Health experts agree that the unseasonably early surges of RSV cases, especially among children, are a consequence of lifting COVID-19 precautions, which served to protect the public from a variety of viruses.
CDC via AP
This 1981 photo provided by the Centers for Disease Control and Prevention shows an electron micrograph of Respiratory Syncytial Virus, also known as RSV.

Cases of the flu and a respiratory virus known as RSV are rising in the islands. Respiratory Syncytial Virus is common and causes mild, cold-like symptoms.

Most people can recover in a week or two. But children under the age of 5 and older adults with underlying conditions are at high risk of severe infection.

State health officials are noticing an uptick in RSV hospitalizations and urge residents to take simple preventive measures.

"These are all viruses that are very familiar to us, and to our physicians and health systems. The concern right now with our health systems is seeing them all at once," said state epidemiologist Dr. Sarah Kemble.

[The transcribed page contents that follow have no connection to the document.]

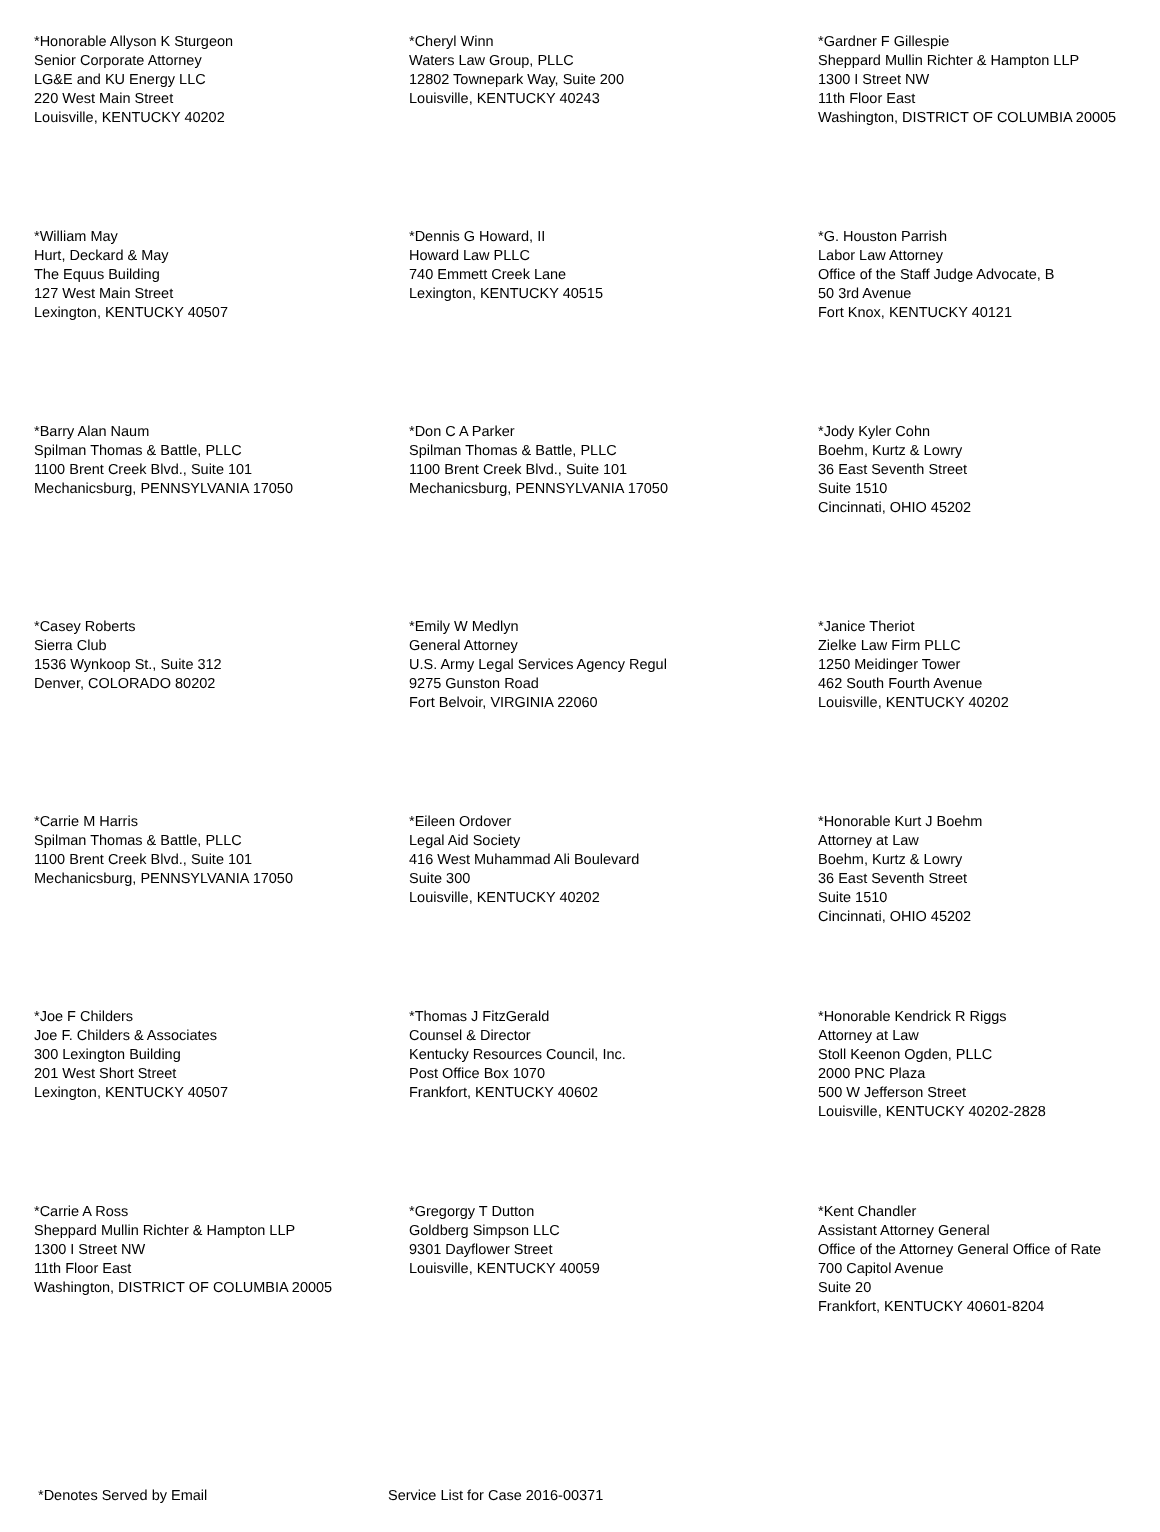*Honorable Allyson K Sturgeon
Senior Corporate Attorney
LG&E and KU Energy LLC
220 West Main Street
Louisville, KENTUCKY 40202
*Cheryl Winn
Waters Law Group, PLLC
12802 Townepark Way, Suite 200
Louisville, KENTUCKY 40243
*Gardner F Gillespie
Sheppard Mullin Richter & Hampton LLP
1300 I Street NW
11th Floor East
Washington, DISTRICT OF COLUMBIA 20005
*William May
Hurt, Deckard & May
The Equus Building
127 West Main Street
Lexington, KENTUCKY 40507
*Dennis G Howard, II
Howard Law PLLC
740 Emmett Creek Lane
Lexington, KENTUCKY 40515
*G. Houston Parrish
Labor Law Attorney
Office of the Staff Judge Advocate, B
50 3rd Avenue
Fort Knox, KENTUCKY 40121
*Barry Alan Naum
Spilman Thomas & Battle, PLLC
1100 Brent Creek Blvd., Suite 101
Mechanicsburg, PENNSYLVANIA 17050
*Don C A Parker
Spilman Thomas & Battle, PLLC
1100 Brent Creek Blvd., Suite 101
Mechanicsburg, PENNSYLVANIA 17050
*Jody Kyler Cohn
Boehm, Kurtz & Lowry
36 East Seventh Street
Suite 1510
Cincinnati, OHIO 45202
*Casey Roberts
Sierra Club
1536 Wynkoop St., Suite 312
Denver, COLORADO 80202
*Emily W Medlyn
General Attorney
U.S. Army Legal Services Agency Regul
9275 Gunston Road
Fort Belvoir, VIRGINIA 22060
*Janice Theriot
Zielke Law Firm PLLC
1250 Meidinger Tower
462 South Fourth Avenue
Louisville, KENTUCKY 40202
*Carrie M Harris
Spilman Thomas & Battle, PLLC
1100 Brent Creek Blvd., Suite 101
Mechanicsburg, PENNSYLVANIA 17050
*Eileen Ordover
Legal Aid Society
416 West Muhammad Ali Boulevard
Suite 300
Louisville, KENTUCKY 40202
*Honorable Kurt J Boehm
Attorney at Law
Boehm, Kurtz & Lowry
36 East Seventh Street
Suite 1510
Cincinnati, OHIO 45202
*Joe F Childers
Joe F. Childers & Associates
300 Lexington Building
201 West Short Street
Lexington, KENTUCKY 40507
*Thomas J FitzGerald
Counsel & Director
Kentucky Resources Council, Inc.
Post Office Box 1070
Frankfort, KENTUCKY 40602
*Honorable Kendrick R Riggs
Attorney at Law
Stoll Keenon Ogden, PLLC
2000 PNC Plaza
500 W Jefferson Street
Louisville, KENTUCKY 40202-2828
*Carrie A Ross
Sheppard Mullin Richter & Hampton LLP
1300 I Street NW
11th Floor East
Washington, DISTRICT OF COLUMBIA 20005
*Gregorgy T Dutton
Goldberg Simpson LLC
9301 Dayflower Street
Louisville, KENTUCKY 40059
*Kent Chandler
Assistant Attorney General
Office of the Attorney General Office of Rate
700 Capitol Avenue
Suite 20
Frankfort, KENTUCKY 40601-8204
*Denotes Served by Email Service List for Case 2016-00371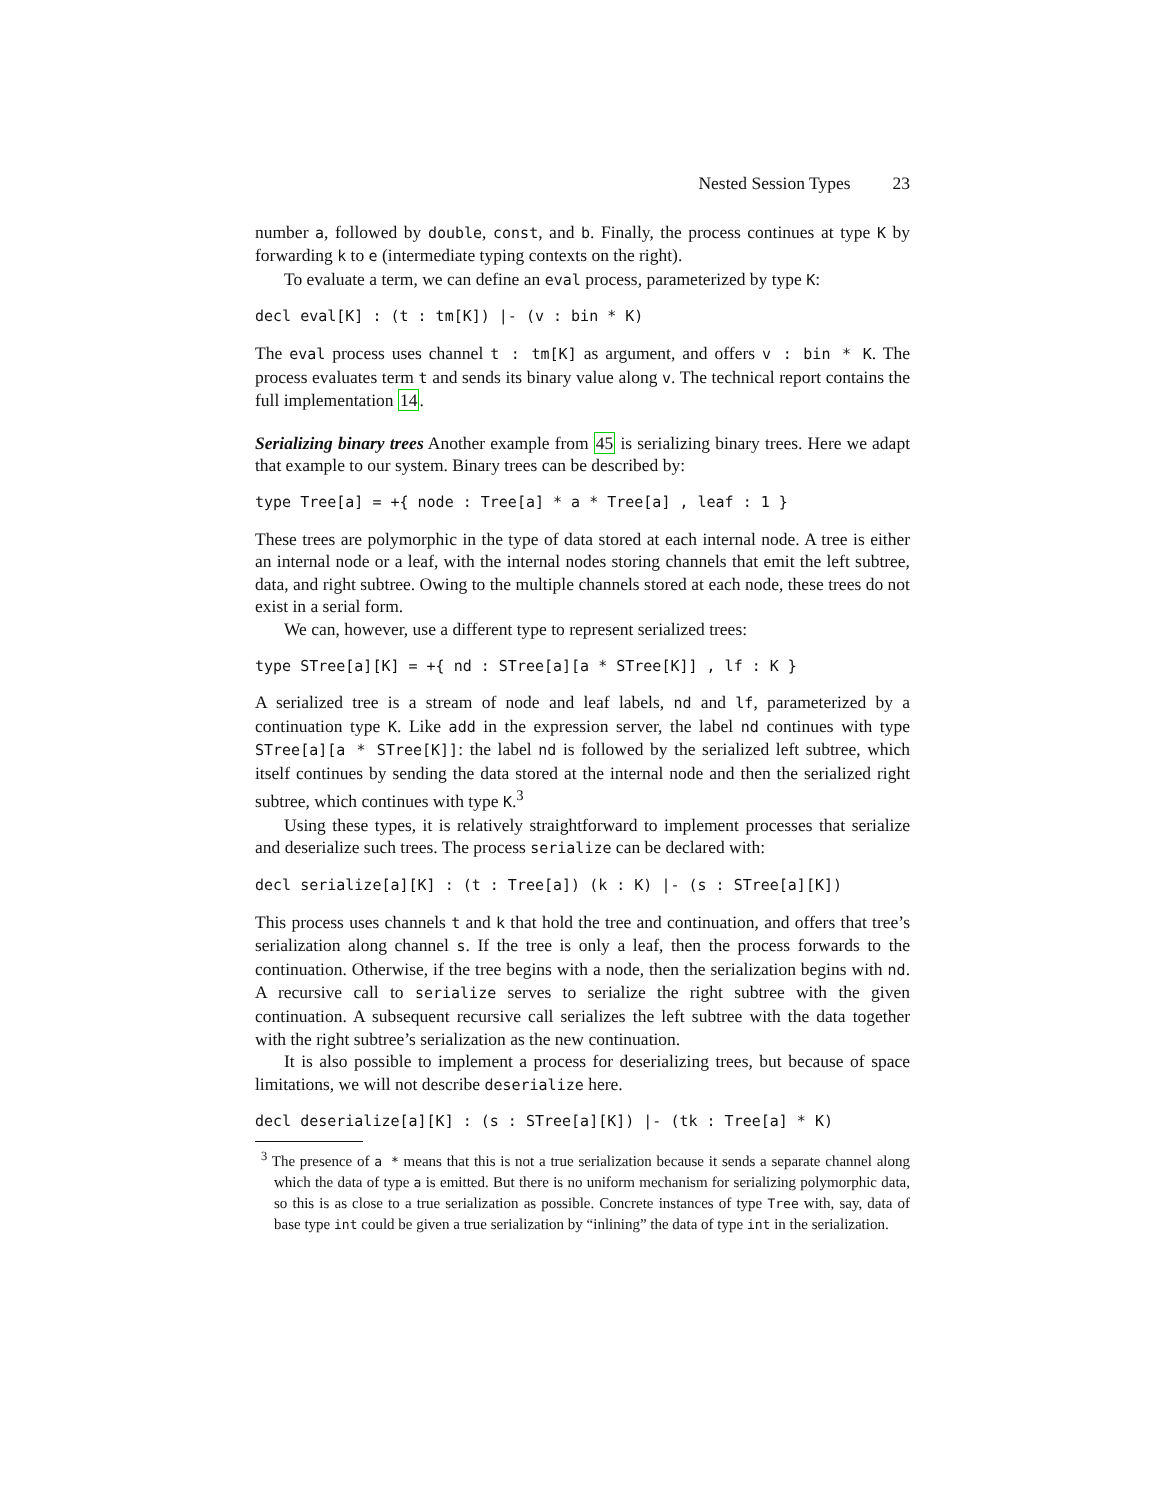Nested Session Types 23
number a, followed by double, const, and b. Finally, the process continues at type K by forwarding k to e (intermediate typing contexts on the right).
To evaluate a term, we can define an eval process, parameterized by type K:
decl eval[K] : (t : tm[K]) |- (v : bin * K)
The eval process uses channel t : tm[K] as argument, and offers v : bin * K. The process evaluates term t and sends its binary value along v. The technical report contains the full implementation 14.
Serializing binary trees Another example from 45 is serializing binary trees. Here we adapt that example to our system. Binary trees can be described by:
type Tree[a] = +{ node : Tree[a] * a * Tree[a] , leaf : 1 }
These trees are polymorphic in the type of data stored at each internal node. A tree is either an internal node or a leaf, with the internal nodes storing channels that emit the left subtree, data, and right subtree. Owing to the multiple channels stored at each node, these trees do not exist in a serial form.
We can, however, use a different type to represent serialized trees:
type STree[a][K] = +{ nd : STree[a][a * STree[K]] , lf : K }
A serialized tree is a stream of node and leaf labels, nd and lf, parameterized by a continuation type K. Like add in the expression server, the label nd continues with type STree[a][a * STree[K]]: the label nd is followed by the serialized left subtree, which itself continues by sending the data stored at the internal node and then the serialized right subtree, which continues with type K.<sup>3</sup>
Using these types, it is relatively straightforward to implement processes that serialize and deserialize such trees. The process serialize can be declared with:
decl serialize[a][K] : (t : Tree[a]) (k : K) |- (s : STree[a][K])
This process uses channels t and k that hold the tree and continuation, and offers that tree’s serialization along channel s. If the tree is only a leaf, then the process forwards to the continuation. Otherwise, if the tree begins with a node, then the serialization begins with nd. A recursive call to serialize serves to serialize the right subtree with the given continuation. A subsequent recursive call serializes the left subtree with the data together with the right subtree’s serialization as the new continuation.
It is also possible to implement a process for deserializing trees, but because of space limitations, we will not describe deserialize here.
decl deserialize[a][K] : (s : STree[a][K]) |- (tk : Tree[a] * K)
<sup>3</sup> The presence of a * means that this is not a true serialization because it sends a separate channel along which the data of type a is emitted. But there is no uniform mechanism for serializing polymorphic data, so this is as close to a true serialization as possible. Concrete instances of type Tree with, say, data of base type int could be given a true serialization by “inlining” the data of type int in the serialization.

"So whatever we can do to slow down transmission, to take extra care and precautions, to wash our hands, cover our coughs, stay home when we’re sick and wear a mask — if that is another measure that can reduce your risk of transmitting to others or getting infected," she said. "So those are things that can slow down transmission, and just make it a little easier on our very hardworking health care providers and community."

Kemble said local hospitals still have capacity and are managing the uptick in admissions. She said there have been no recorded deaths of RSV.

RSV and flu cases declined sharply during the pandemic as COVID-19 mitigation measures also prevented the spread of these viruses, the health department said.

In recent weeks, out of an average of 1,858 RSV tests performed per week statewide, 23% were positive, the department said.

Health officials also recommend flu shots for those 6 months and older.